CDMA is more efficient about that kind of thing. In both TDMA and CDMA, the outgoing voice traffic is digitized and compressed. But the CDMA codec can realize when the particular packet is noticeably simpler (e.g. silence, or a sustained tone with little change in modulation) and will compress the packet far more. Thus the packet may involve fewer bits, and the phone will take less time to transmit it.

And that's where this odd idea of what "bandwidth" means in CDMA comes in. For in a very real sense, bandwidth in CDMA equates to received power at the cell. CDMA systems constantly adjust power to make sure as little is used as necessary, and compensate for this by using coding gain through the use of forward error correction and other approaches which are much too complicated to go into here. The chip rate is constant, and if more actual data is carried by the constant chip rate, then there will be less coding gain. Therefore, it's necessary to use more power instead.

Conceptually, a given cell sector can tolerate a certain amount of total received power before it becomes difficult to decipher all the channels being received. If one phone uses more of that power allocation, there is less available for the others.

But this is an advantage, not a disadvantage, for it can be stated a different way: if one phone uses less of that power allocation, there is more available for the others.

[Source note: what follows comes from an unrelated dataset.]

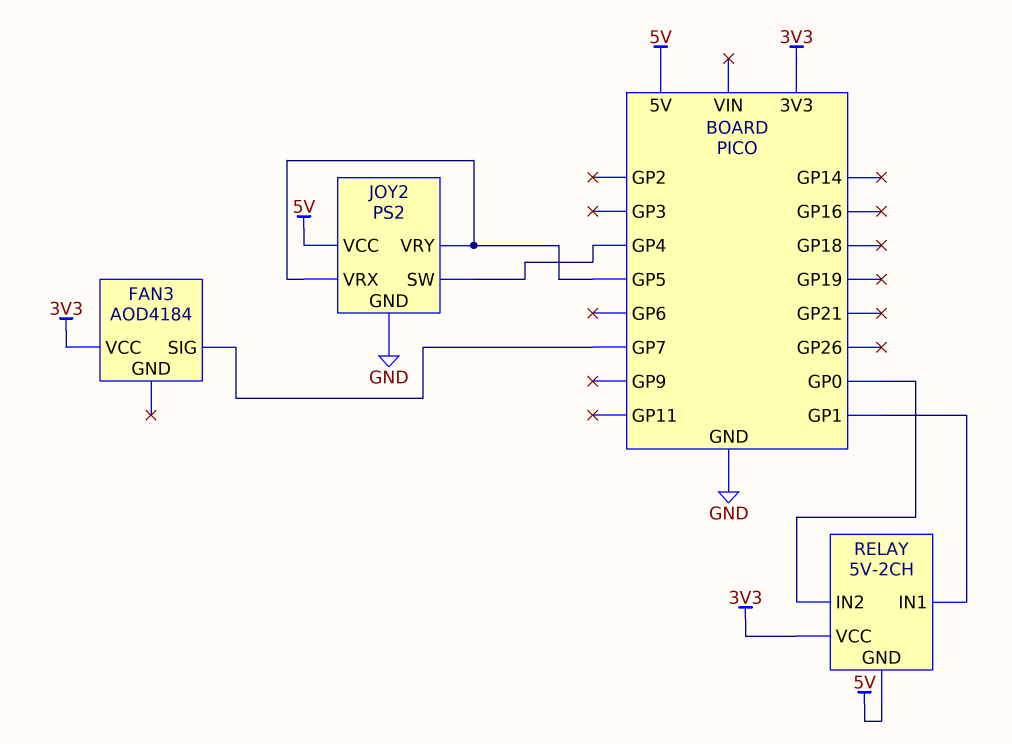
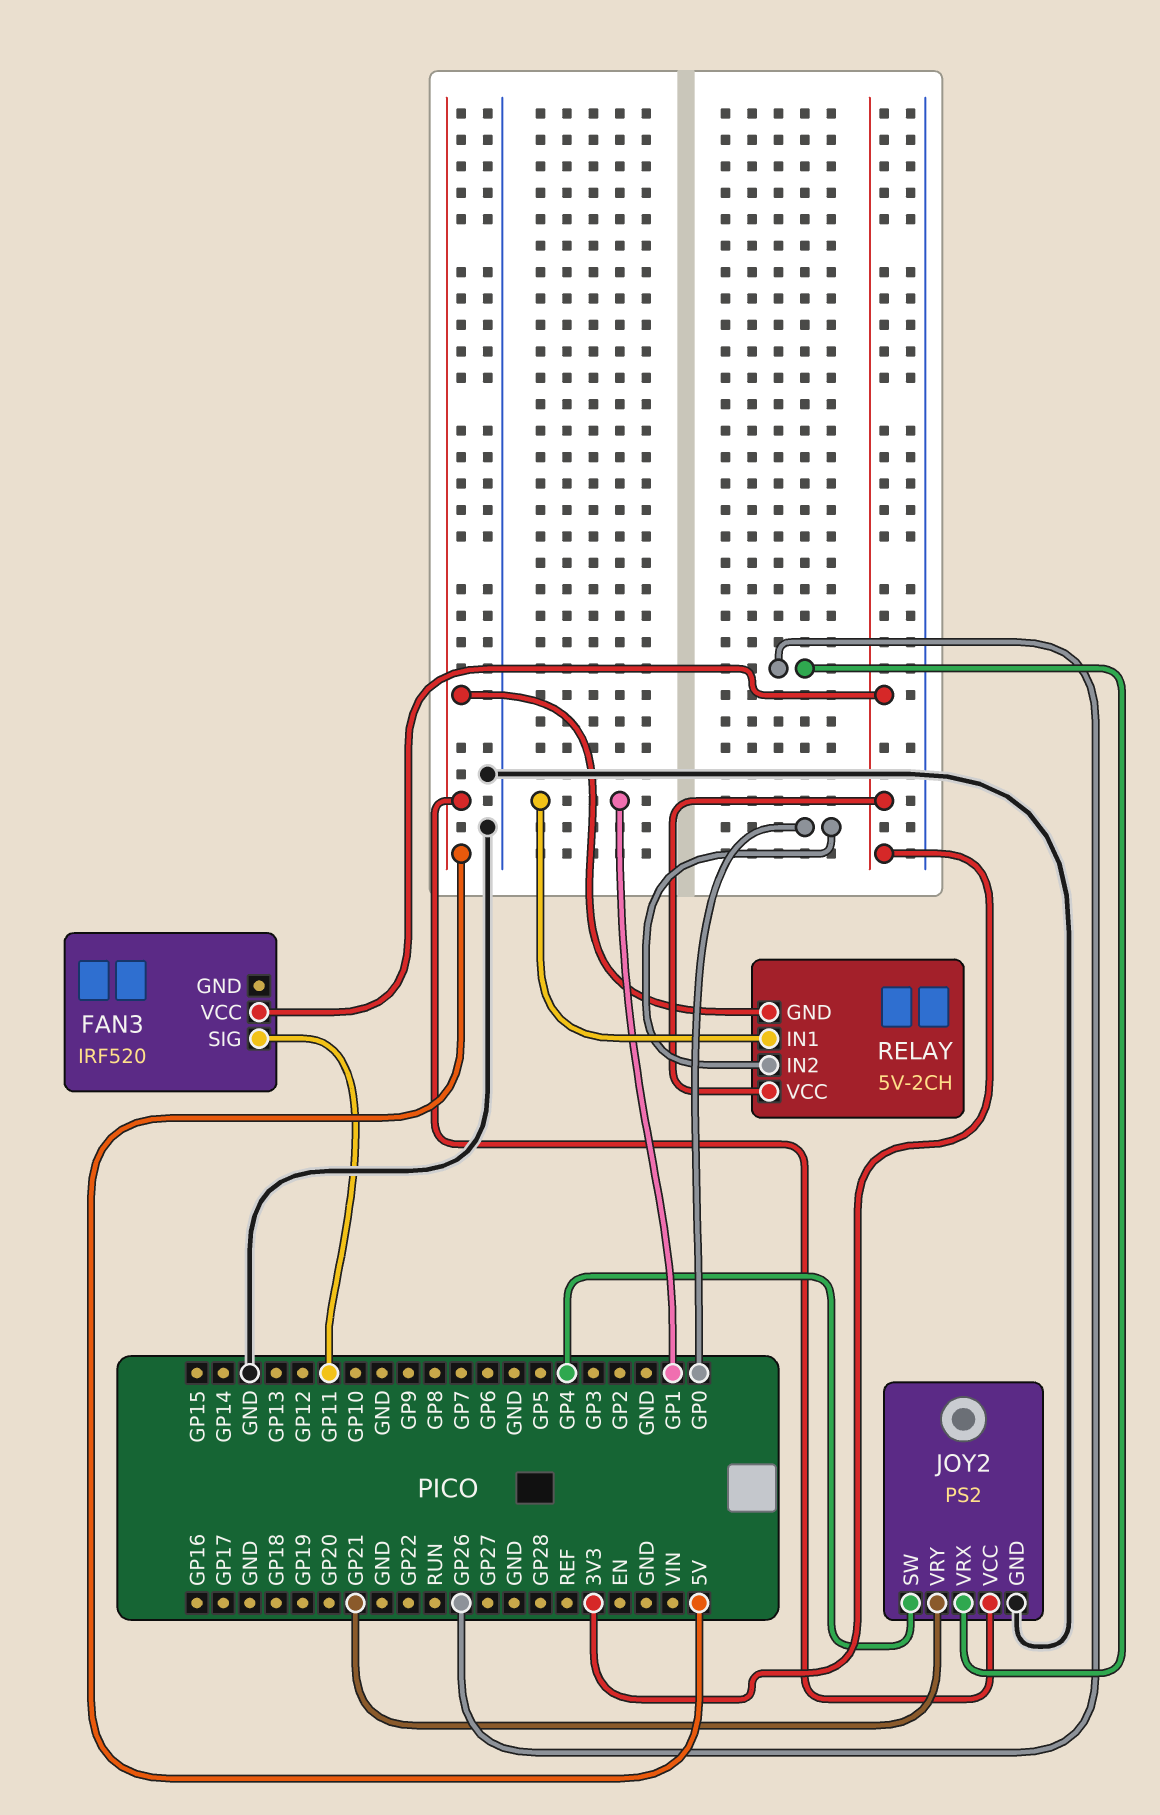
FAN3: AOD4184 -> IRF520
FAN3 pin SIG: GP7 -> GP11
JOY2 pin VRX: GP5 -> GP26
JOY2 pin VRY: GP5 -> GP21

This is the right way to look at it, because this is going on constantly.

In a TDMA system, suppose that the phone needed more or less than the 25 kHz slot. "Less" is a non-issue because there's no way to get smaller. "More" would require that an additional slot be allocated to the phone, which would require a protocol-level exchange: the phone says to the cell "I need more bandwidth", the cell finds some other phone on that same channel and tells it to move, clearing an additional slot, then sends a message back to the phone telling it "OK, you can use this slot in addition". This might take quite a while, and by the time it's complete the need may have passed.

But CDMA actually does this dynamically and on the fly. When the CDMA phone realizes that it doesn't need to transmit a full digital packet, it will use a "half rate" packet, or "quarter rate" or "eighth rate", and will transmit for less time. Packet transmissions happen fifty times per second in current CDMA systems, but a phone with a half-rate packet to send will pseudo-randomly send half the symbols during the 20 millisecond packet.

Received power at the cell is an instantaneously measured quantity. If two phones are transmitting at half rate but at different times, the cell is actually only receiving power from one phone at a time. Effective bandwidth in CDMA is thus actually being dynamically allocated at all times. And when you are listening and silent, the phone drops to eighth rate and uses virtually no bandwidth at all.

This is very nice for voice traffic and is an additional reason why CDMA is more efficient in use of spectrum, but where it will become particularly valuable is when data transmission becomes a significant use. That's because common data use is very bursty, even more than is voice traffic.

Consider how you use a browser, for instance: you click a link and in a short interval your computer downloads many kilobytes of data. You then sit and read what was downloaded, and there's virtually no data traffic going on.

In a CDMA system, it would be very easy to allocate a considerable proportion of the bandwidth of a sector to a single phone for that interval. Nothing special needs to be done except to allocate that phone a considerable proportion of the power, which it could do without requesting permission from the cell.

High spectrum efficiency and dynamic allocation of bandwidth are the principle reasons why the entire wireless telecommunications industry is moving to CDMA. The current generation of GSM is based on TDMA, but the next generation will use a CDMA air interface.